Now that you’ve set your clipping planes, you’ll want to set up your Resolume project to route the cameras to the correct LED outputs. To do that we’ll set up multiple layers, each with a UnitySender that corresponds to a Lumiverse Input Source in the Advanced Output of Resolume (remember when you configured the Lumiverses?)
To continue with our hypothetical project, Camera 0 at z-position at 0 renders in Resolume as “UnitySender0”, Camera 1 at z-position 1.5 renders as “UnitySender1”, etc. So in Resolume, we’ll put our Spout Unity Sender0 into Layer 1 (for programming reasons I like a list of things to start with 0– like camera0, but Resolume starts with 1– like Layer 1).

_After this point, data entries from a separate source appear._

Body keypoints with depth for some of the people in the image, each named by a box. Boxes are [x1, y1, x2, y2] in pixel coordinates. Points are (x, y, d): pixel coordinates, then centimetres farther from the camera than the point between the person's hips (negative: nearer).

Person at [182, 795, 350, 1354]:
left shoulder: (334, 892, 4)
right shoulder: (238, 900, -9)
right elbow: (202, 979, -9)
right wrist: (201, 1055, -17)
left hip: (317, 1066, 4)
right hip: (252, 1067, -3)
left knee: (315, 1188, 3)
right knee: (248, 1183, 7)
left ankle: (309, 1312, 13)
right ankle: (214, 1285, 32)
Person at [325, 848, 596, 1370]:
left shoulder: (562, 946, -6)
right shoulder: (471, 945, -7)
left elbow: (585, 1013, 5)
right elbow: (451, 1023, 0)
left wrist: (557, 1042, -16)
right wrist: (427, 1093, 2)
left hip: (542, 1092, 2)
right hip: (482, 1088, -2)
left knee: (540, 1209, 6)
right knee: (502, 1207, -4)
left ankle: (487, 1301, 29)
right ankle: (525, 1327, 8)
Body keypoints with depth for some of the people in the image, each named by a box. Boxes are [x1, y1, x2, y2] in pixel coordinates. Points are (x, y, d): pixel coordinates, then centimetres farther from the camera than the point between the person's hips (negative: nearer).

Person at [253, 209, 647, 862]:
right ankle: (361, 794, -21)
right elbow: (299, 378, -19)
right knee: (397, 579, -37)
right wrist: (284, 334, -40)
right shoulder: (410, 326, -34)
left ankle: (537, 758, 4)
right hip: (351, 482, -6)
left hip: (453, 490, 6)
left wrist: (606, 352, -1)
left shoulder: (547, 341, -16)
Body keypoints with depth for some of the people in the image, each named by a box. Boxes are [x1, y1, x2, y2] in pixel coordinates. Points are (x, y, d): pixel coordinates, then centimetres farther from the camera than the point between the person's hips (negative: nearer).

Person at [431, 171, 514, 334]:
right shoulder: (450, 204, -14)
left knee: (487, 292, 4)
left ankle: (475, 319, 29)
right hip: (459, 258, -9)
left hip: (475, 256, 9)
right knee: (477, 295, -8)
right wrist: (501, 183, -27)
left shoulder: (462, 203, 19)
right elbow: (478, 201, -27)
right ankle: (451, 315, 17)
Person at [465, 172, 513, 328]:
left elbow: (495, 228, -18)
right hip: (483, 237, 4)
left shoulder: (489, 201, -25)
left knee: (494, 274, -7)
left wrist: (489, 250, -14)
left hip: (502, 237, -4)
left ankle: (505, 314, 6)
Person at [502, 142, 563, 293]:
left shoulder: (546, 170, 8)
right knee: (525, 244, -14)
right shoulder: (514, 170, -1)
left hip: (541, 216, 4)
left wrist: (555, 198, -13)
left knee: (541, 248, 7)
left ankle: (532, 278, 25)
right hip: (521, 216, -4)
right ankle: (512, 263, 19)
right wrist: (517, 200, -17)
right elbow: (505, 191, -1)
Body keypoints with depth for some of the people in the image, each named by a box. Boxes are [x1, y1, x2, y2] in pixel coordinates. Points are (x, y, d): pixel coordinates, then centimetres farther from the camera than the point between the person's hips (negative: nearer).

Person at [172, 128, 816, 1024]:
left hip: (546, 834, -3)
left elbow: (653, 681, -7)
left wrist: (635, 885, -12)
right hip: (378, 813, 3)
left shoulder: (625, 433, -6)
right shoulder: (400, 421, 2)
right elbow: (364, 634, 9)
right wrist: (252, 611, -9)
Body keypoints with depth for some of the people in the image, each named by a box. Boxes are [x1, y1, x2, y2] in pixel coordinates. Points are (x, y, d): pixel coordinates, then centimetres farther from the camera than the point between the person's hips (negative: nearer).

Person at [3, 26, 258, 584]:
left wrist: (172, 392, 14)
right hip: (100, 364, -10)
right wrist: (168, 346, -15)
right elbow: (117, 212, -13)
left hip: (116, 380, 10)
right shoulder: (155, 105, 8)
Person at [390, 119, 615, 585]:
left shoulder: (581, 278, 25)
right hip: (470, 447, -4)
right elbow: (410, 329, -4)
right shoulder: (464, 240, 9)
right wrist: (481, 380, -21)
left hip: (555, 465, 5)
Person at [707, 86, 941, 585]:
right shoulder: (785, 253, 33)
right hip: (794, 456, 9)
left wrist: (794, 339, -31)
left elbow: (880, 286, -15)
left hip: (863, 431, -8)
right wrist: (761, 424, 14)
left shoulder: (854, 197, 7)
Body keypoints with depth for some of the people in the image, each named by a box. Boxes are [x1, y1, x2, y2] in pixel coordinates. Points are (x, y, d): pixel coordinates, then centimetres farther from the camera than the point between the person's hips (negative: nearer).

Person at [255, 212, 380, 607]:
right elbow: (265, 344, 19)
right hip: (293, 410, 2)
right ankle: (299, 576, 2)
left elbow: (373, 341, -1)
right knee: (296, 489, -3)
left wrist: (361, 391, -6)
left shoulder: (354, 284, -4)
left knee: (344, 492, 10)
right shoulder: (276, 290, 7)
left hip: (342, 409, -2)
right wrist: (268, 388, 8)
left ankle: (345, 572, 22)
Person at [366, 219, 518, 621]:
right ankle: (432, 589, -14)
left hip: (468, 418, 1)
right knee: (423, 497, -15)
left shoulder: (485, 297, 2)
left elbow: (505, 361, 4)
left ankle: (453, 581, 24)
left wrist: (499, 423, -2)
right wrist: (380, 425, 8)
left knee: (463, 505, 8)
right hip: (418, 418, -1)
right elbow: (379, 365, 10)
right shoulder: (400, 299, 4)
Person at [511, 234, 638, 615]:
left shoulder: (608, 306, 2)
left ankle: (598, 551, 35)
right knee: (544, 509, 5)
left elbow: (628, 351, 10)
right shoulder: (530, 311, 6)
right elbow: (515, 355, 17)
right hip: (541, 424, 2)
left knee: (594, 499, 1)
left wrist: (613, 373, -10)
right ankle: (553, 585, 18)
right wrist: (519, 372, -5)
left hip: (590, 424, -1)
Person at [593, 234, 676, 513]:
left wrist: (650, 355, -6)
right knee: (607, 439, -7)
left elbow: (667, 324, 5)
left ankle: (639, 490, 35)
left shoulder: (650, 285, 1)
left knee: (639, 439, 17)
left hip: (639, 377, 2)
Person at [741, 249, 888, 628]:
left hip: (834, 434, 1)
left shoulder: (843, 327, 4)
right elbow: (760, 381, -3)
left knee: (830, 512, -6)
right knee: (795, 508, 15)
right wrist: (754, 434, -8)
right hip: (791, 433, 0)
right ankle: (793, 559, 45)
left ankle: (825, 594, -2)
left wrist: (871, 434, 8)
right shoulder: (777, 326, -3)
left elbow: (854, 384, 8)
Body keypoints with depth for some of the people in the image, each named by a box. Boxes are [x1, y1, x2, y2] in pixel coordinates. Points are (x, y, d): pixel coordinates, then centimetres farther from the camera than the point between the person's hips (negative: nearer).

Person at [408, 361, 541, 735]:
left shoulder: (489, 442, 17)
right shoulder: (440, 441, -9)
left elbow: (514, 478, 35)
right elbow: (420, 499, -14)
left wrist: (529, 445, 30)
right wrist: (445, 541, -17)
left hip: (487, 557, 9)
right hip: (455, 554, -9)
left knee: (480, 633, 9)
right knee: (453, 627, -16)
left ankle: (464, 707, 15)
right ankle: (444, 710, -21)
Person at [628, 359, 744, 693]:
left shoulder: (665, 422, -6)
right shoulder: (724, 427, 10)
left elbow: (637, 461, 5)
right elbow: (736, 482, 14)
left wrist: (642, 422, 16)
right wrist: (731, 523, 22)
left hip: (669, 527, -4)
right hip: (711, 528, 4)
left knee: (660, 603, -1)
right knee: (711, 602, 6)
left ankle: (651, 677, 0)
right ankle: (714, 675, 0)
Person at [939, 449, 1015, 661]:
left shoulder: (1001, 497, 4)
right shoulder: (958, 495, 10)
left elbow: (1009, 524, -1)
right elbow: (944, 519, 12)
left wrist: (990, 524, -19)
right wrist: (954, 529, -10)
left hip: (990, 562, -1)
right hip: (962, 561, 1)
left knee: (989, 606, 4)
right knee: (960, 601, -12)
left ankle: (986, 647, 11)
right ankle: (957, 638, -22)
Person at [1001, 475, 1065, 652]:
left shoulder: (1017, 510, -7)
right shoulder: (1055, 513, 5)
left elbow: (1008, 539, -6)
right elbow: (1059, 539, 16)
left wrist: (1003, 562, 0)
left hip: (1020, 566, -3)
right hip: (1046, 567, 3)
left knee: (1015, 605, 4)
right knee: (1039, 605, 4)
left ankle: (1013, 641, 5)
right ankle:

Then we go into Advanced Output and tell set the Input Source for the fixtures for Lumiverse 0 (that handles our first row of LEDs) to render Layer 1. Then do this for ALL the other inputs.
Probably at some point you should save your Unity project as a nice prefab so centering is fairly trivial. Also, if you want to export this or give to someone else it’s easier if there’s a prefab.
STEP 6 Troubleshooting, tips, and cleanup!
Notice that our 3D objects are not solid? That there’s a “hole” in your LED wall? WHAT COULD THAT BE? Backface culling my darlings. Think about it– your solid 3D object in Unity is not actually solid… it’s a hollow shape with a texture or color map on it. As soon as the camera goes “inside” there’s nothing to see. You can make the texture appear on the inside as well as the outside of your object, but it doesn’t completely solve the problem.
Easiest quick and dirty solution…. use particles. More difficult way… custom lighting effects or volumetric shaders. Does anyone know how to use those? I don’t. But I betcha there’s a plugin in the Unity store that does it.